Inspired by origami, this deployable reflectarray antenna unfolds to three times its size in space, delivering high circularly polarised gain at 5.8 GHz.

Foldable origami-inspired antennas for CubeSat satellites

A team of researchers at the Institute of Science Tokyo (Science Tokyo), Japan, has developed a deployable reflectarray antenna that could significantly expand the communication capabilities of CubeSats. These compact, standardised satellites are increasingly used for low-cost space missions.

The antenna, designed for the university’s own OrigamiSat-2 spacecraft, uses a flasher origami folding pattern to compress a large radiating surface into a package measuring just 10 × 10 × 6 cm and weighing 64 grams. Once deployed in orbit, shape-memory booms expand the structure to 265% of its stowed footprint, providing enough aperture to achieve a high circularly polarised gain at 5.8 GHz.

That figure matters because antenna gain directly determines how much data a satellite can push through a communications link. Conventional high-gain antennas are too large and heavy for CubeSats, which typically measure no more than 10 × 10 × 34 cm and weigh 2 to 4 kg in a 3U configuration. Conventional antennas have been a persistent bottleneck, as small satellites capable of sophisticated sensing or imaging often cannot downlink data at the rates required for applications such as space-based internet services or real-time disaster monitoring.

Antenna construction

The antenna comprises a beam-tilting primary radiator that generates the radio signal and a reflectarray that directs it. The reflectarray is constructed from a flexible two-layer membrane of conductive and dielectric textiles, with U-shaped printed circuit elements sewn into place to control wave reflection. The beam-tilting primary radiator reduces signal loss due to structural obstruction, while the reflectarray elements convert linearly polarised signals into the circular polarisation required for reliable satellite links.

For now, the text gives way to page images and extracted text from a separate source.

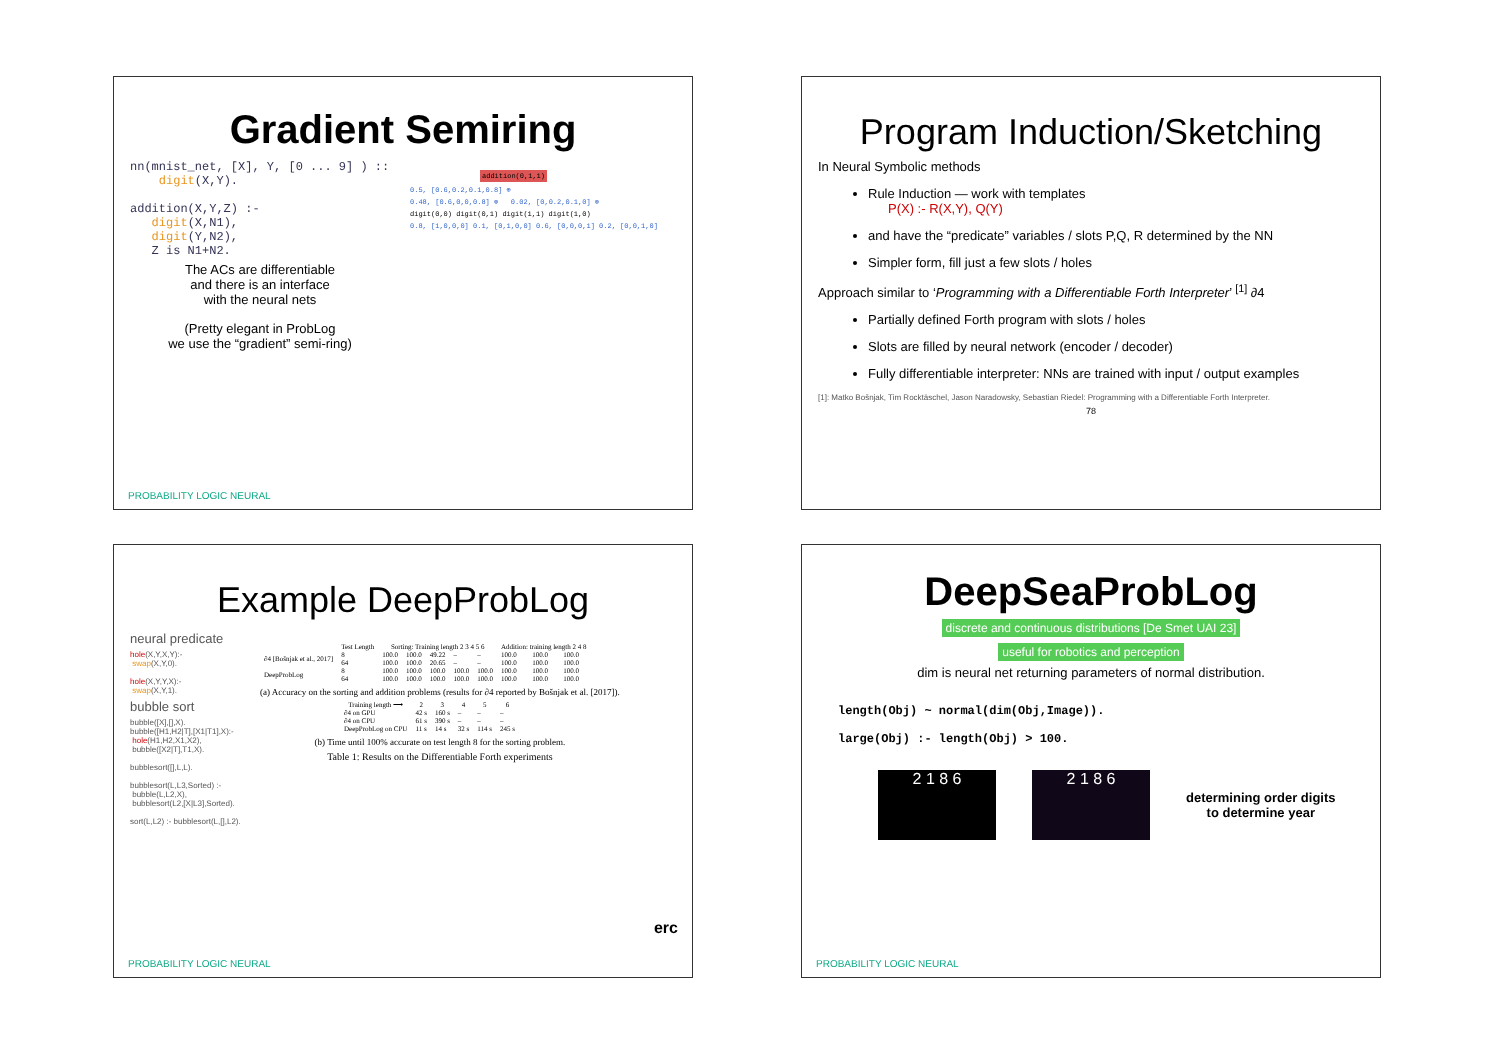Gradient Semiring
nn(mnist_net, [X], Y, [0 ... 9] ) :: digit(X,Y). addition(X,Y,Z) :- digit(X,N1), digit(Y,N2), Z is N1+N2.
The ACs are differentiable
and there is an interface
with the neural nets
(Pretty elegant in ProbLog
we use the “gradient” semi-ring)
addition(0,1,1)
0.5, [0.6,0.2,0.1,0.8] ⊕
0.48, [0.6,0,0,0.8] ⊗ 0.02, [0,0.2,0.1,0] ⊗
digit(0,0) digit(0,1) digit(1,1) digit(1,0)
0.8, [1,0,0,0] 0.1, [0,1,0,0] 0.6, [0,0,0,1] 0.2, [0,0,1,0]
PROBABILITY LOGIC NEURAL
Program Induction/Sketching
In Neural Symbolic methods
Rule Induction — work with templates
P(X) :- R(X,Y), Q(Y)
and have the “predicate” variables / slots P,Q, R determined by the NN
Simpler form, fill just a few slots / holes
Approach similar to ‘Programming with a Differentiable Forth Interpreter’ <sup>[1]</sup> ∂4
Partially defined Forth program with slots / holes
Slots are filled by neural network (encoder / decoder)
Fully differentiable interpreter: NNs are trained with input / output examples
[1]: Matko Bošnjak, Tim Rocktäschel, Jason Naradowsky, Sebastian Riedel: Programming with a Differentiable Forth Interpreter.
78
Example DeepProbLog
neural predicate
hole(X,Y,X,Y):-
swap(X,Y,0).
hole(X,Y,Y,X):-
swap(X,Y,1).
bubble sort
bubble([X],[],X).
bubble([H1,H2|T],[X1|T1],X):-
hole(H1,H2,X1,X2),
bubble([X2|T],T1,X).
bubblesort([],L,L).
bubblesort(L,L3,Sorted) :-
bubble(L,L2,X),
bubblesort(L2,[X|L3],Sorted).
sort(L,L2) :- bubblesort(L,[],L2).
| | Test Length | Sorting: Training length 2 3 4 5 6 | | | | | Addition: training length 2 4 8 | | |
| --- | --- | --- | --- | --- | --- | --- | --- | --- | --- |
| ∂4 [Bošnjak et al., 2017] | 8 | 100.0 | 100.0 | 49.22 | – | – | 100.0 | 100.0 | 100.0 |
| | 64 | 100.0 | 100.0 | 20.65 | – | – | 100.0 | 100.0 | 100.0 |
| DeepProbLog | 8 | 100.0 | 100.0 | 100.0 | 100.0 | 100.0 | 100.0 | 100.0 | 100.0 |
| | 64 | 100.0 | 100.0 | 100.0 | 100.0 | 100.0 | 100.0 | 100.0 | 100.0 |
(a) Accuracy on the sorting and addition problems (results for ∂4 reported by Bošnjak et al. [2017]).
| Training length ⟶ | 2 | 3 | 4 | 5 | 6 |
| --- | --- | --- | --- | --- | --- |
| ∂4 on GPU | 42 s | 160 s | – | – | – |
| ∂4 on CPU | 61 s | 390 s | – | – | – |
| DeepProbLog on CPU | 11 s | 14 s | 32 s | 114 s | 245 s |
(b) Time until 100% accurate on test length 8 for the sorting problem.
Table 1: Results on the Differentiable Forth experiments
PROBABILITY LOGIC NEURAL
erc
DeepSeaProbLog
discrete and continuous distributions [De Smet UAI 23]
useful for robotics and perception
dim is neural net returning parameters of normal distribution.
length(Obj) ~ normal(dim(Obj,Image)). large(Obj) :- length(Obj) > 100.
2 1 8 6 2 1 8 6
determining order digits
to determine year
PROBABILITY LOGIC NEURAL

To fit the antenna inside a small satellite, the composite membrane is folded using a flasher origami pattern. The entire system can be compactly stored within a volume of just 10 cm x 10 cm x 6 cm and weighs only 64 grams.

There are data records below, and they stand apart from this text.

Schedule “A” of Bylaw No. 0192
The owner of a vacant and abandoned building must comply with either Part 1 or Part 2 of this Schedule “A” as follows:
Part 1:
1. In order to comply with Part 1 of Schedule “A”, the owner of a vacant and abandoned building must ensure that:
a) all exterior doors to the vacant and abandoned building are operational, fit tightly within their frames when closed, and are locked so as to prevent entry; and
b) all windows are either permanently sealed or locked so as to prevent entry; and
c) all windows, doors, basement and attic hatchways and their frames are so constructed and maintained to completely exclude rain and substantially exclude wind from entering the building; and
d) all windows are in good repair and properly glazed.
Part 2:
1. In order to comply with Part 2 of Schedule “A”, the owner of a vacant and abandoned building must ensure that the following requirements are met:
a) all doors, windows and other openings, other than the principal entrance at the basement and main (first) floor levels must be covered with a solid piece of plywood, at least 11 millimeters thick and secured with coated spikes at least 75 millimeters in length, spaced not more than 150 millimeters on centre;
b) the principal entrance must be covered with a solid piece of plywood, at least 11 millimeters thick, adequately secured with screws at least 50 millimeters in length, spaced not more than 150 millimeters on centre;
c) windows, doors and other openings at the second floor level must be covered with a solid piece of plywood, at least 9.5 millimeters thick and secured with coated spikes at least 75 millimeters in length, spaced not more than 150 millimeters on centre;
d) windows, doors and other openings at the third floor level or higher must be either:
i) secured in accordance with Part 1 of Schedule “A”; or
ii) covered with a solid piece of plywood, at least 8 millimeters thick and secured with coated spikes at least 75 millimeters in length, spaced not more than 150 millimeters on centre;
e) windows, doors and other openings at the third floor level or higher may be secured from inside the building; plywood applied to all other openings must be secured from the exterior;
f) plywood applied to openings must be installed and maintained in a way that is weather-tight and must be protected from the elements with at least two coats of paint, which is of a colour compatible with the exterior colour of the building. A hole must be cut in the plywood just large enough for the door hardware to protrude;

According to the project leader, Associate Professor Takashi Tomura, “Our origami-inspired antenna can be compactly stowed and reliably deployed—critical for pre-launch qualification of CubeSat hardware.”

High-performance in a tiny form factor

Performance was validated in an anechoic chamber simulating free-space conditions, with the reflectarray element achieving a phase range of 280 degrees. In these tests, the antenna achieved a circularly polarised gain of 18.0 dBic, while the reflectarray element produced a circularly polarised reflection phase of 280 degrees.

“Our results show that even ultra-small spacecraft can carry large-aperture, high-performance antennas, greatly enhancing their communication capabilities,” says Tomura.

OrigamiSat-2 is scheduled for launch later this year. As more CubeSat missions are planned for the future, including some requiring communication to as far as the Moon, deployable antenna designs of this nature could play an important role in space exploration, a domain historically reserved for far larger and more expensive spacecraft.

The research was published in IEEE Transactions on Antennas and Propagation in April 2026.